Before you decide to shell out your hard-earned cash, use this guide to learn the pros and cons for each tire type.
The 3 Tire Options1 of 7
On a basic level, there are three types of tires you can choose from to put on your road bike, though some of this decision depends on the type of wheel you own or plan to buy. They include clincher tires, tubular tires and tubeless tires.
Clincher2 of 7
This is the most popular type of tire. It consists of a U-shaped cross section where a separate inner tube fits. The edge of the tire hooks onto the rim to hold everything in place.
Clincher tires have become more popular over the years because they're easy to fix on the road when a flat occurs. Unlike other tires, clincher tires use beads to hold the tire onto the rim. Beads are most often made of a strong steel cable or Kevlar belt that runs along the edge of the tire. Because of this, clincher tires and rims are usually heavier in weight than other tire options, though with the invention of Kevlar this disadvantage has decreased significantly.
Other setbacks of using a clincher wheel and tire are the increased likelihood of pinch flats and less overall comfort of the ride.
Tubular3 of 7
Tubular tires are used most often by cyclists interested in racing. They're lightweight, puncture less often and are widely considered to be the most comfortable tire.
Since a tubular tire contains no inner tube and is glued onto the rim, it can only be used with a tubular wheel set. The downside is that tubular tires take time and patience to mount. It's often recommended to apply two or three layers of glue, which can take a few days of drying and reapplication to do it right.
If you have a flat with a puncture larger than a few millimeters, a spare tire is needed. Vittoria Pit Stop and Hutchinson Tires make flat repair canisters for quick fixes (simultaneously inflating and fixing a puncture), and though they do work in some scenarios, they won't repair large cuts.
Tubular tires are much more expensive than clincher tires. They also lack beads, which reduces weight but makes the tire not as perfectly round as the best clincher tire options.
Tubeless4 of 7
A relatively new option, the tubeless tire can be used on any clincher wheel set without an inner tube. In that sense, it is the perfect marriage between a tubular and a clincher tire, taking the advantages of each and combining them into one.
In order to use a tubeless system on a clincher wheel, a special tubeless tire and a conversion kit (Stan's makes a tubeless conversion) is needed. This is not to be confused with tubular tires, as the two are quite different. The advantage of a tubeless system is that it's light and comfortable like tubulars but are easy to change roadside like clinchers. If stranded roadside, a tubeless tire can be fitted with an inner tube as well, making it ideal for training and racing.
On the downside, the price range for a tubeless tire is usually around $100 a piece, and the current market only offers a few different options to choose from.
Tread Type5 of 7
For road tires, there are usually two options: those that have tread and those that are perfectly smooth.

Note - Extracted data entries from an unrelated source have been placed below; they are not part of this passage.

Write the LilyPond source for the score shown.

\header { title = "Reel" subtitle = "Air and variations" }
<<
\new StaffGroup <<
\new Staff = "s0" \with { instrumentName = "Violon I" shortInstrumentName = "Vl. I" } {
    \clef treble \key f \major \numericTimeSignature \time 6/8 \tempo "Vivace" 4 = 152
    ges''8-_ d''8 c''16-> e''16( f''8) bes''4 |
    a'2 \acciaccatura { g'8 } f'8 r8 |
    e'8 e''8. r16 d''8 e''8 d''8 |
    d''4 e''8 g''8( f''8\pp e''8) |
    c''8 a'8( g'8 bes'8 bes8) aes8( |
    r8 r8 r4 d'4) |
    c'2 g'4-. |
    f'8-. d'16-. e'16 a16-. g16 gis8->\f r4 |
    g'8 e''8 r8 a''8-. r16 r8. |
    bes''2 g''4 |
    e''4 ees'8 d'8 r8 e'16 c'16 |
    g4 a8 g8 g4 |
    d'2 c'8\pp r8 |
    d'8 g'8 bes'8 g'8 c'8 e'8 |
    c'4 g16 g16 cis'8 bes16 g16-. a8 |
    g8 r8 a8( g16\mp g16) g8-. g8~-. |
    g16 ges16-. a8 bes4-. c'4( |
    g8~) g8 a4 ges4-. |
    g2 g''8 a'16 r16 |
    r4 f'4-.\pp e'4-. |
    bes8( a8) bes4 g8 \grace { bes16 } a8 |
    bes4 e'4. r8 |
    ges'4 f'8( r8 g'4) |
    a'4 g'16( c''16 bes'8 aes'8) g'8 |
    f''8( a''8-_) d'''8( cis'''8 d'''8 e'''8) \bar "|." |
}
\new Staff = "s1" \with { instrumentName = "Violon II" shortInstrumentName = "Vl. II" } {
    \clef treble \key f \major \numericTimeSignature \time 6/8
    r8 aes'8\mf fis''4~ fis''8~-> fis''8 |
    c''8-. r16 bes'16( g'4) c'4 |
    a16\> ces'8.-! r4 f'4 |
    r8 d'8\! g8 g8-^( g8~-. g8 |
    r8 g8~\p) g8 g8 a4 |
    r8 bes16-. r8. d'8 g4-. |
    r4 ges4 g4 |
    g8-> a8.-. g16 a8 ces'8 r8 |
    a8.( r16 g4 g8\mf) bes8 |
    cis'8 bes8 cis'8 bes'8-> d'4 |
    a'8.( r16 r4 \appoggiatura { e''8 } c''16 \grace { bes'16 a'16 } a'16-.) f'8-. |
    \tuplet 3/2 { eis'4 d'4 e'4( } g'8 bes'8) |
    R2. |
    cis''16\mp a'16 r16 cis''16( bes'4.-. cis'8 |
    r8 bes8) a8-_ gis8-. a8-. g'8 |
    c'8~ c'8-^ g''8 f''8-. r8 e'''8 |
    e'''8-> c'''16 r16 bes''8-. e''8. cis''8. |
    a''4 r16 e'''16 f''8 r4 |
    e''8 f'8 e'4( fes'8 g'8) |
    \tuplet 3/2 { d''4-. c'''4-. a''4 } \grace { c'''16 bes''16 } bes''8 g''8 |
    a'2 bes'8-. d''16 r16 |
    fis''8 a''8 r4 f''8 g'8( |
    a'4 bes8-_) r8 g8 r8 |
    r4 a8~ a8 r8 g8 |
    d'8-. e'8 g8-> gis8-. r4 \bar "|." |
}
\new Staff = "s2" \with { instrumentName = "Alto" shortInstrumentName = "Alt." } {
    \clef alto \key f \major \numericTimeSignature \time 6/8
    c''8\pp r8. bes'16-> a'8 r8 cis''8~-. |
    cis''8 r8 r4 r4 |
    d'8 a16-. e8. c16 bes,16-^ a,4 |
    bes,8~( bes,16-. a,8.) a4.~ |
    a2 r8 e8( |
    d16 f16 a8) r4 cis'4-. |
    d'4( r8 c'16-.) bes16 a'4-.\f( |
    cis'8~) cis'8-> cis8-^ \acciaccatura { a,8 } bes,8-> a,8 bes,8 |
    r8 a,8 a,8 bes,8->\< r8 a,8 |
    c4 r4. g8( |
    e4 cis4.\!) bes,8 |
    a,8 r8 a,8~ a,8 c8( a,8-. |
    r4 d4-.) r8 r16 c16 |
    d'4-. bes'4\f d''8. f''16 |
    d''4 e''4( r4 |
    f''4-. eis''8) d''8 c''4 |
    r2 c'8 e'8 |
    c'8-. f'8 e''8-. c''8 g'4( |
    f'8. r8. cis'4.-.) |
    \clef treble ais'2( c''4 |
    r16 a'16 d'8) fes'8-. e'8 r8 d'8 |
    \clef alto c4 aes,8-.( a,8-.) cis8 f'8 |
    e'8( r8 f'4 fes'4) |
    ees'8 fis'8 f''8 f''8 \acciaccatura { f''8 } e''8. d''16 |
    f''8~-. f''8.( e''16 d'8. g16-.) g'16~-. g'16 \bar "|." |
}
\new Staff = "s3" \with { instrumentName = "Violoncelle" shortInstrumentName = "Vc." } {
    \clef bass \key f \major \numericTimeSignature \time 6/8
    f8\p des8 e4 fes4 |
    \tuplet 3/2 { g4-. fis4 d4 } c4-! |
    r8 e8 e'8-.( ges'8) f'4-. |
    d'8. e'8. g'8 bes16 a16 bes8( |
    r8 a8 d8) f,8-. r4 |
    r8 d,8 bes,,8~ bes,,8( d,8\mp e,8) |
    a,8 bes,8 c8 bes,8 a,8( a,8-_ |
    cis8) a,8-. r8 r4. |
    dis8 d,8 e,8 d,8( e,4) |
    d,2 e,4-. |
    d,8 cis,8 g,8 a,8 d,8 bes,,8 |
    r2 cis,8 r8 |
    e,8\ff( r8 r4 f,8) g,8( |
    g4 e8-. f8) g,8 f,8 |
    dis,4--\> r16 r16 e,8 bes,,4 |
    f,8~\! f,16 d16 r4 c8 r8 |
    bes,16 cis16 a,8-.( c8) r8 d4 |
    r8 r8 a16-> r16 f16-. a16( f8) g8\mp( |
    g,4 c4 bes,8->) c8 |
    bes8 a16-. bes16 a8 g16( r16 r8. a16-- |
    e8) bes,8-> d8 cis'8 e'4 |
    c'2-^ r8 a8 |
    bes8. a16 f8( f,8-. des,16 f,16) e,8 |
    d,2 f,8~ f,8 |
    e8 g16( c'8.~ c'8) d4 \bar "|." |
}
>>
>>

Treadless Tires: The less tread a tire has, the more it conforms to the road. It's common for people to associate tread with being less slippery in wet conditions, but this is not necessarily the case.
Since pavement has its own texture, a tire without tread will deform better during contact, acquiring the texture of the road instead of working against it.
Treaded Tires: In general, most road tires don't have knobs the way that mountain bike tires do. The most popular type of treaded road tires are combination, meaning they have some smooth sections and some sections containing a tread pattern. A combination tire might be best used for riding on rough roads with gravel or if you occasionally ride on dirt roads.
Tire Width and Size6 of 7
Determining which tire size you want is dependent upon what you are going to be using them for. Most road wheels have a diameter of 700c, though some models could be as small as 650c. The other number on a tire size relates to the width. If a tire is 700cc by 25 millimeters, then the width of the tire is 25mm.
The ideal width of your tire depends on if you are using it for racing, training or commuting. The skinnier the tire is, the faster it is going to be. A 700 x 21mm tire has less contact with the road and offers less frontal resistance to the wind. The trade-off is, skinny tires wear quicker and are more vulnerable to damage to the sidewall. They also require a higher air pressure, which results in a harsher and less comfortable ride.
For commuting or training, a wider tire is likely your best choice. They make balancing and cornering much easier, offer more contact with the road, are less likely to puncture on rough surfaces and will last longer. The downside is they are heavy, not as aerodynamic and can cause problems fitting into brake calipers or certain bike frames.
The bottom line is, no single bike tire is likely to fit the needs of every cyclist. It's important to research each brand of tire and find the one that works best for you.